Learning from other countries

Operating in a region as diverse as Africa poses challenges for actors across the solar sector, but Shoetan is optimistic that his company’s work in one region could inform work in other countries, creating the opportunity for developers in one area to learn from those in others.

“Drawing from our experiences on working with Ghana [and] Kenya across their licensing regimes, I think it was quite helpful there,” says Shoetan. “I think the technology is quite ubiquitous these days, it’s just more about the cost curve coming down and down and down. From a technology standpoint, it’s not really that different, [but] from a delivery standpoint, it’s very different.”

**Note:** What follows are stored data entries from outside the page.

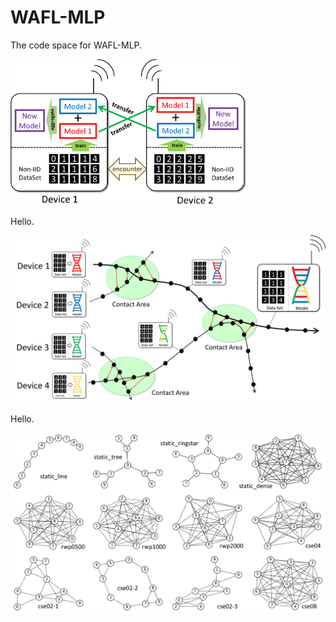 # WAFL-MLP

The code space for WAFL-MLP.


<img src="./assets/wafl_overview.png" width="75%">


Hello.


<img src="./assets/wafl_contact_model_aggregation.png">

Hello.

<img src="./assets/contact_pattern.png">



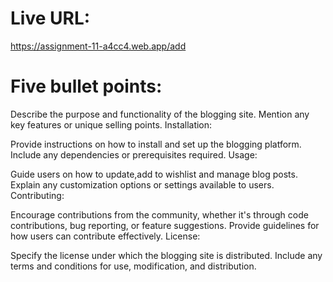# Live URL:

https://assignment-11-a4cc4.web.app/add



# Five bullet points:



Describe the purpose and functionality of the blogging site.
Mention any key features or unique selling points.
Installation:

Provide instructions on how to install and set up the blogging platform.
Include any dependencies or prerequisites required.
Usage:

Guide users on how to update,add to wishlist and manage blog posts.
Explain any customization options or settings available to users.
Contributing:

Encourage contributions from the community, whether it's through code contributions, bug reporting, or feature suggestions.
Provide guidelines for how users can contribute effectively.
License:

Specify the license under which the blogging site is distributed.
Include any terms and conditions for use, modification, and distribution.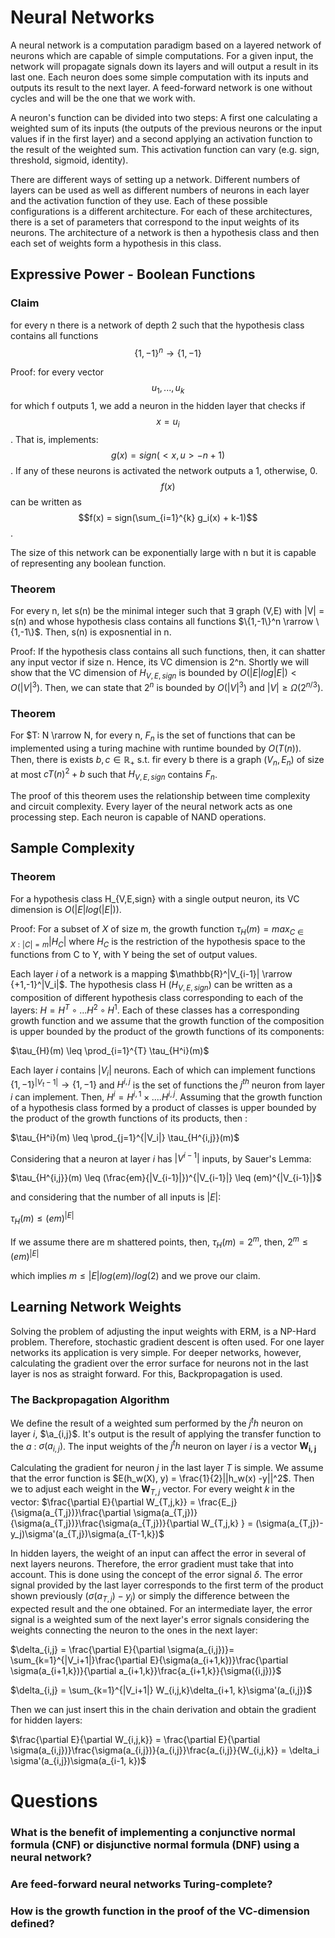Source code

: # Neural Networks
A neural network is a computation paradigm based on a layered network of neurons which are capable of simple computations. For a given input, the network will
propagate signals down its layers and will output a result in its last one.
Each neuron does some simple computation with its inputs and outputs its result
to the next layer. A feed-forward network is one without cycles and will be the one that we work with.

A neuron's function can be divided into two steps: A first one calculating a weighted sum of its inputs (the outputs of the previous neurons or the input values if in the first layer) and a second applying an activation function to the result of the weighted sum. This activation function can vary (e.g. sign, threshold, sigmoid, identity).

There are different ways of setting up a network. Different numbers of layers can be used as well as different numbers of neurons in each layer and the activation function of they use. Each of these possible configurations is a different architecture. For each of these architectures, there is a set of parameters that correspond to the input weights of its neurons. The architecture of a network is then a hypothesis class and then each set of weights form a hypothesis in this class.

## Expressive Power -  Boolean Functions
### Claim
for every n there is a network of depth 2 such that the hypothesis class
contains all functions $$\{1,-1\}^n \rightarrow \{1,-1\}$$

Proof: for every vector $$u_1, ..., u_k$$ for which f outputs 1, we add a neuron in the hidden layer that checks if $$x = u_i$$. That is, implements:
$$g(x) = sign(<x,u> - n+1)$$. If any of these neurons is activated the network
outputs a 1, otherwise, 0. $$f(x)$$ can be written as
$$f(x) = sign(\sum_{i=1}^{k} g_i(x) + k-1)$$.

The size of this network can be exponentially large with n but it is capable
of representing any boolean function.

### Theorem
For every n, let s(n) be the minimal integer such that $\exists$ graph (V,E)
with |V| = s(n) and whose hypothesis class contains all functions $\{1,-1\}^n \rarrow \{1,-1\}$. Then, s(n) is exposnential in n.

Proof: If the hypothesis class contains all such functions, then, it can shatter any input vector if size n. Hence, its VC dimension is 2^n. Shortly we will show that the VC dimension of $H_{V,E,sign}$ is bounded by $O(|E|log|E|) < O(|V|^3)$. Then, we can state that $2^n$ is bounded by $O(|V|^3)$ and $|V|\geq \Omega(2^{n/3})$.

### Theorem
For $T: N \rarrow N, for every n, $F_n$ is the set of functions that can be
implemented using a turing machine with runtime bounded by $O(T(n))$. Then,
there is exists $b,c \in \mathbb{R}_{+}$ s.t. fir every b there is a graph
$(V_n, E_n)$ of size at most $cT(n)^2 + b$ such that $H_{V,E,sign}$ contains
$F_n$.

The proof of this theorem uses the relationship between time complexity and
circuit complexity. Every layer of the neural network acts as one processing
step. Each neuron is capable of NAND operations.


## Sample Complexity
### Theorem
For a hypothesis class H_{V,E,sign} with a single output neuron, its
VC dimension is $O(|E|log(|E|))$.

Proof: For a subset of $X$ of size m, the growth function $\tau_H(m)
 = max_{C\in X:|C|=m} |H_C|$ where $H_C$ is the restriction of the hypothesis
 space to the functions from C to Y, with Y being the set of output values.

 Each layer $i$ of a network is a mapping
 $\mathbb{R}^|V_{i-1}| \rarrow {+1,-1}^|V_i|$. The hypothesis class H $(H_{V,E,sign})$ can be
  written as a composition of different hypothesis class corresponding to
  each of the layers: $H = H^T \circ ... H^2 \circ H^1$. Each of these classes
  has a corresponding growth function and we assume that the growth function
  of the composition is upper bounded by the product of the growth functions of its components:

  $\tau_{H}(m) \leq \prod_{i=1}^{T} \tau_{H^i}(m)$

Each layer $i$ contains $|V_i|$ neurons. Each of which can implement functions $\{1,-1\}^{|V_t-1|} \rightarrow \{1,-1\}$ and $H^{i, j}$ is the set of functions the $j^{th}$ neuron from layer $i$ can implement. Then, $H^i = H^{i, 1} \times .... H^{i, j}$. Assuming that the growth function of a hypothesis class formed by a product of classes is upper bounded by the product of the growth functions of its products, then :

$\tau_{H^i}(m) \leq \prod_{j=1}^{|V_i|} \tau_{H^{i,j}}(m)$

Considering that a neuron at layer $i$ has $|V^{i-1}|$ inputs, by Sauer's Lemma:

$\tau_{H^{i,j}}(m) \leq (\frac{em}{|V_{i-1}|})^{|V_{i-1}|} \leq (em)^{|V_{i-1}|}$

and considering that the number of all inputs is $|E|$:

$\tau_{H}(m) \leq (em)^{|E|}$

If we assume there are m shattered points, then, $\tau_{H}(m) = 2^m$, then,
$2^m \leq (em)^{|E|}$

which implies $m \leq |E| log(em)/log(2)$ and we prove our claim.

## Learning Network Weights

Solving the problem of adjusting the input weights with ERM, is a NP-Hard problem. Therefore, stochastic gradient descent is often used. For one layer networks its application is very simple. For deeper networks, however, calculating the gradient over the error surface for neurons not in the last layer is nos as straight forward. For this, Backpropagation is used.

### The Backpropagation Algorithm
We define the result of a weighted sum performed by the $j^th$ neuron on layer $i$, $\a_{i,j}$. It's output is the result of applying the transfer function to the $a$ : $\sigma(a_{i,j})$. The input weights of the $j^th$ neuron on layer $i$ is a vector $\mathbf{W_{i,j}}$

Calculating the gradient for neuron $j$ in the last layer $T$ is simple. We assume that the error function is $E(h_w(X), y) = \frac{1}{2}||h_w(x) -y||^2$. Then we to adjust each weight in the $\mathbf{W}_{T,j}$ vector. For every weight $k$ in the vector:
$\frac{\partial E}{\partial W_{T,j,k}} = \frac{E_j}{\sigma(a_{T,j})}\frac{\partial \sigma(a_{T,j})}{\sigma(a_{T,j})}\frac{\sigma(a_{T,j})}{\partial W_{T,j,k} } = (\sigma(a_{T,j})-y_j)\sigma'(a_{T,j})\sigma(a_{T-1,k})$

In hidden layers, the weight of an input can affect the error in several of next layers neurons. Therefore, the error gradient must take that into account. This is done using the concept of the error signal $\delta$. The error signal provided by the last layer corresponds to the first term of the product shown previously $(\sigma(a_{T,j})-y_j)$ or simply the difference between the expected result and the one obtained. For an intermediate layer, the error signal is a weighted sum of the next layer's error signals considering the weights connecting the neuron to the ones in the next layer:

$\delta_{i,j} = \frac{\partial E}{\partial \sigma(a_{i,j})}=  \sum_{k=1}^{|V_i+1|}\frac{\partial E}{\sigma(a_{i+1,k})}\frac{\partial \sigma(a_{i+1,k})}{\partial a_{i+1,k}}\frac{a_{i+1,k}}{\sigma({i,j})}$

$\delta_{i,j} = \sum_{k=1}^{|V_i+1|} W_{i,j,k}\delta_{i+1, k}\sigma'(a_{i,j})$

Then we can just insert this in the chain derivation and obtain the gradient for hidden layers:

$\frac{\partial E}{\partial W_{i,j,k}} = \frac{\partial E}{\partial \sigma(a_{i,j})}\frac{\sigma(a_{i,j})}{a_{i,j}}\frac{a_{i,j}}{W_{i,j,k}} = \delta_i \sigma'(a_{i,j})\sigma(a_{i-1, k})$



# Questions

### What is the benefit of implementing a conjunctive normal formula (CNF) or disjunctive normal formula (DNF) using a neural network?

### Are feed-forward neural networks Turing-complete?

### How is the growth function in the proof of the VC-dimension defined?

Shoetan notes that this desire to improve, and learn from other work, could be of benefit to solar developers themselves. He described his company’s work as having to become more multifaceted in recent years and that developers need expertise today that they may not have needed in earlier years, creating an opportunity for developers to learn too.

“For us, what we’ve had to do is develop in-house competencies across just about every single area required to make a renewable energy project happen,” says Shoetan. “We’ve had to build up and invest in our own in-house engineering, development, regulatory, finance [and] legal teams, that allow us to move very quickly.”

Ultimately, this could be of benefit for the African solar sector as a whole. There is considerable demand for new solar power, and a range of investors and developers keen to become involved in the sector. Shoetan concludes that the outlook for the African solar sector as a whole is highly encouraging.

“I think for others who are interested, there’s definitely loads of room,” Shoetan says. “I don’t think it’s going to get saturated anytime soon, and given the growth, as well, there’s definitely a lot to do.”